Luteal estradiol supplementation has been used in addition to progesterone support in an attempt to improve IVF outcomes, both in women with low luteal estrogen levels or electively in all treatment cycles. Transdermal estradiol patches delivering a dose of 100 μg/day or oral or vaginal estradiol 4–6 mg/day together with progesterone have all been used with variable results. The current evidence of benefit is limited to a higher implantation rate seen in one single study [58]. The addition of estradiol to progesterone support has not been shown to improve the pregnancy rate [51, 59].

5.5 Progesterone with Gonadotrophin-Releasing Hormone

Small bolus doses of GnRH have been used in an attempt to improve pregnancy rates in antagonist-treated cycles where GnRHa is used to trigger ovulation. Triptorelin 0.1 mg has been administered on the day of oocyte pick-up, embryo transfer and 3 days afterwards. The original reports suggested an improvement in both pregnancy and live birth rates [51, 60, 61]. GnRHa may support the CL by stimulating the secretion of LH by pituitary gonadotroph cells by acting directly on the endometrium through locally expressed GnRH receptors. Luteal-Phase GnRHa administration increases luteal phase serum hGC, estradiol and progesterone concentrations. The beneficial effect could possibly be due to a combination of effects on the embryo and the CL.

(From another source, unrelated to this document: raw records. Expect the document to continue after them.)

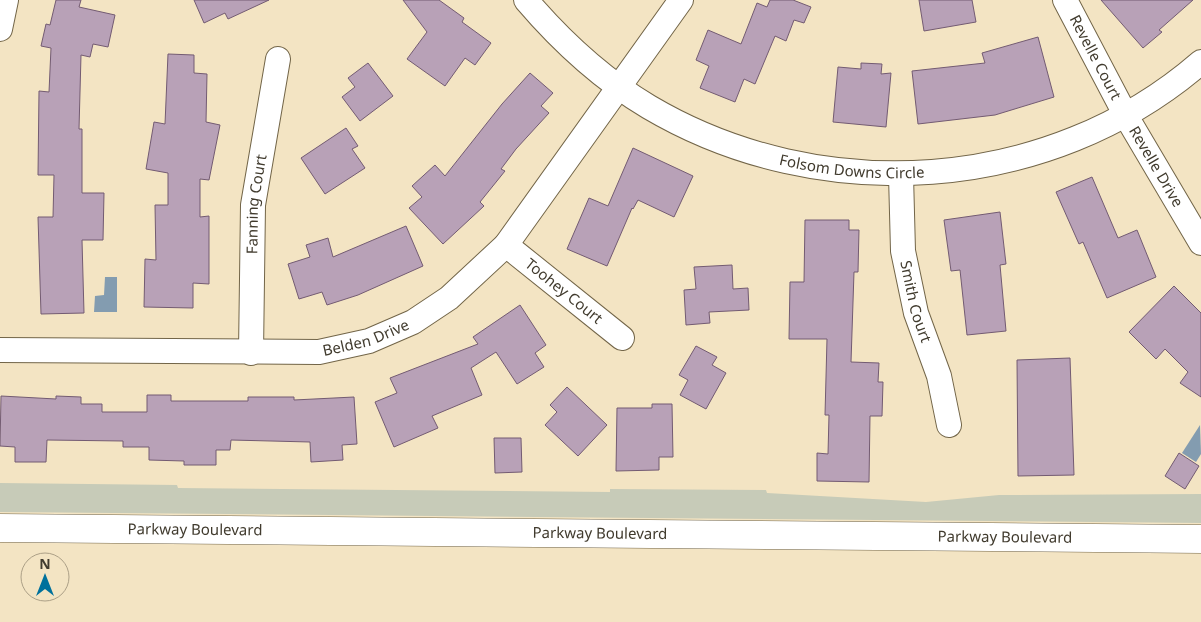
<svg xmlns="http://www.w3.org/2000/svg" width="1201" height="622" font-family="'Noto Sans',sans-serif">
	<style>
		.green { fill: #c7cbb8 }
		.water { fill: #839cb0 }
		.building { fill: #b8a1b7; stroke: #735b72 }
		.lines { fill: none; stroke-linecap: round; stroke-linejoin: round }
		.minor-casing { stroke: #726548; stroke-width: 26 }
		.tertiary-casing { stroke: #726548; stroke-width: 29 }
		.minor { stroke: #fff; stroke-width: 24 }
		.tertiary { stroke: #fff; stroke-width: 28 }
		.labels { text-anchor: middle; stroke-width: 4.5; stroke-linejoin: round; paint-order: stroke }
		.street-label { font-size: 15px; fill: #413b2e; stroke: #f3e4c3 }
	</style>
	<rect width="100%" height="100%" fill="#f3e4c3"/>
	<path class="green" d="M0,483L177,485L178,488L610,492V489L766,490L767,493L926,502L999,495L1201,494V523L0,512Z"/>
	<g class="water">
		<path d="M105,277H117V312H94L95,296L104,295Z"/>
		<path d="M1200,425L1201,454L1196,462L1182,453Z"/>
	</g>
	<g class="building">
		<path d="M56,0H81L79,7L115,15L108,47L93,44L90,57L81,55L79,129H82V193H104L103,240H82L84,313L41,314L38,217H53L54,175H38L39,91L49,92L51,48L41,46L46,24L50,25Z"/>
		<path d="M194,0H269L228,19L225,13L204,23Z"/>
		<path d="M403,0H439L464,18L462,22L491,43L475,65L465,58L445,86L407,59L427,32Z"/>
		<path d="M770,0H793L811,7L804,23L794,20L786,41L775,36L755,84L744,79L735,102L700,88L709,66L696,60L708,30L741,44L757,3L767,7Z"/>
		<path d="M919,0H972L976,22L924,31Z"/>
		<path d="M1101,0H1193L1159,30L1162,32L1143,48Z"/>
		<path d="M1038,37L1054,97L995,115L918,124L912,71L985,63L982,53Z"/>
		<path d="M168,54L194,55V73L207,74L206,122L220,125L209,180L200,179V217L209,216V284L193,283V308L144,307L145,259L156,260L155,205H168V173L146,169L154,122L165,124Z"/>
		<path d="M368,63L393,96L360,121L342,97L355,87L348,78Z"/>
		<path d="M861,63L882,64L881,74L891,73L886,127L833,122L838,67L861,69Z"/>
		<path d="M530,73L553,93L541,106L549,113L516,149L501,169L505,171L480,202L484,206L443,244L409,208L422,197L412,186L435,165L445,176L502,104Z"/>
		<path d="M346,128L358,146L352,149L365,168L325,194L301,158Z"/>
		<path d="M633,148L693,176L674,217L638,200L633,209L632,208L607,266L567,249L589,198L608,206Z"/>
		<path d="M1092,177L1118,238L1137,230L1156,277L1107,298L1083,242L1079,244L1056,192Z"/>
		<path d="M1000,212L1006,264L1000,265L1006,331L967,335L960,270L951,271L944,220Z"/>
		<path d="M805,220H849V230H859L858,272H854L851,362L879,363L878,382H883L882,416H870L869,482L817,481V453L828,454L829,415H825L827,339H789L790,282H804Z"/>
		<path d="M406,226L423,266L358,295L327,305L322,292L299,299L288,264L310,257L306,245L328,238L333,257Z"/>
		<path d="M732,265L733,289L748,288L749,310L709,312L710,323L686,325L684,290L696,289L694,267Z"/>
		<path d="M1174,286L1201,313V397L1180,383L1188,372L1165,349L1156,359L1129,332Z"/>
		<path d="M520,305L546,345L535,353L544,367L517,384L496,352L471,368L482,395L432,416L438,428L394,447L375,402L397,393L390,378L478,344L473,337Z"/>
		<path d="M696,346L717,357L712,365L726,373L706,409L680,395L688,380L679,375Z"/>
		<path d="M1070,358L1074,475L1018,476L1017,360Z"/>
		<path d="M567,387L607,425L578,456L545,425L557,412L550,405Z"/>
		<path d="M147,395H171V401H248V397H294V400L354,397L357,444L342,445L343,460L311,462L310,442L231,440L230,450H216V465H184V461L149,460V447H123V441L47,440L46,462H15V447L0,446L1,396L56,399V396L81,397V404H102V412H147Z"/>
		<path d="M652,404H672L673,457H659V470L616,471L617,408H652Z"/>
		<path d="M494,438H521L522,472L495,473Z"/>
		<path d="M1179,453L1199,466L1185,489L1165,476Z"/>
	</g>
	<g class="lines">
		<g class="minor-casing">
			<g id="minor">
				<path id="s1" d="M526,0C561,41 602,79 649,107C820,208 1049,194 1201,62"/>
				<path id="s2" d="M1065,0L1126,116L1201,243"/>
				<path d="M0,29L6,0"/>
				<path id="s3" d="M901,175L903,251L916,313L939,376L949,425"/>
				<path id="s4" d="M506,245L622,338"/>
				<path id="s5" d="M0,350L319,352L369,341L413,322L449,298L506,245L681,0"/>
				<path id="s6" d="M251,353L253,205L278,59"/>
			</g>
		</g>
		<g class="tertiary-casing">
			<g id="tertiary">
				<path id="s7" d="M0,528L1201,539"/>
			</g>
		</g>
		<use href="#minor" class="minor"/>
		<use href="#tertiary" class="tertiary"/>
	</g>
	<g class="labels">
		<g class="street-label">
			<text dy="5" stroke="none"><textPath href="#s2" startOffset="65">Revelle Court</textPath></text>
			<text dy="5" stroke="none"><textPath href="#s1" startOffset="378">Folsom Downs Circle</textPath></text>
			<text dy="5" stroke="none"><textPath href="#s2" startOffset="190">Revelle Drive</textPath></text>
			<text dy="5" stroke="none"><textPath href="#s6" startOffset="149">Fanning Court</textPath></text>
			<text dy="5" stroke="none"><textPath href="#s4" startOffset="74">Toohey Court</textPath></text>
			<text dy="5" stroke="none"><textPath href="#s3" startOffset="128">Smith Court</textPath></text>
			<text dy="5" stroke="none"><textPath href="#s5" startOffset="368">Belden Drive</textPath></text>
			<text dy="5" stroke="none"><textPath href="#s7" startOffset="195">Parkway Boulevard</textPath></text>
			<text dy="5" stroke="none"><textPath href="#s7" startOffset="600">Parkway Boulevard</textPath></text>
			<text dy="5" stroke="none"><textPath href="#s7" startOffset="1005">Parkway Boulevard</textPath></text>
		</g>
	</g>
	<g transform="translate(45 577)"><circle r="24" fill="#f3e4c3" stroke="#aca087"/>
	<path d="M0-4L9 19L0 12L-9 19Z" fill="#00719c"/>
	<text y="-8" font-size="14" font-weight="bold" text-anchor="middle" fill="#413b2e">N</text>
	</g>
</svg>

5.6 Synthetic Progestogens

Synthetic progestogens derived from 19-nor testosterone have stimulatory effects on the androgen receptors. Therefore, although effective, these preparations are not recommended in infertility practice for the fear of inducing androgenic side effects on a female fetus. Androgenization of a female embryo has been seen in laboratory rats, but has never been reported in humans.

Dydrogesterone is a stereoisomer of progesterone, manufactured by conversion of progesterone with ultra violet light. It has been extensively used in over 90 million women, in 90 countries over 40 years and has been found safe for use in pregnancy [62]. Dydrogesterone has a 50 % higher affinity for the progesterone receptor than progesterone itself [63], and has no stimulatory or inhibitory effect on the androgen receptor. Chakravarty et al. [64], have compared oral dydrogesterone to micronised progesterone and found them to be equally effective. Two studies have reported dydrogesterone to have a superior effect to progesterone itself. Iwase et al. [65], has found dydrogesterone to be associated with a significantly higher Live Birth Rate. Patki and Pawar [66] have found a statistically significant increase in pregnancy rates with use of 30 mg dydrogesterone as compared to vaginal micronised progesterone in ART cycles. The Cochrane review of Van der Linden et al. [51] also found a significant effect in favour of dydrogesterone over progesterone itself in terms of pregnancy rates.

Dydrogesterone also has other advantages. It is available as an oral preparation. Although metabolised in the liver, the metabolite dihydrodydrogesterone, is active on the progesterone receptor, unlike the metabolites of progesterone itself.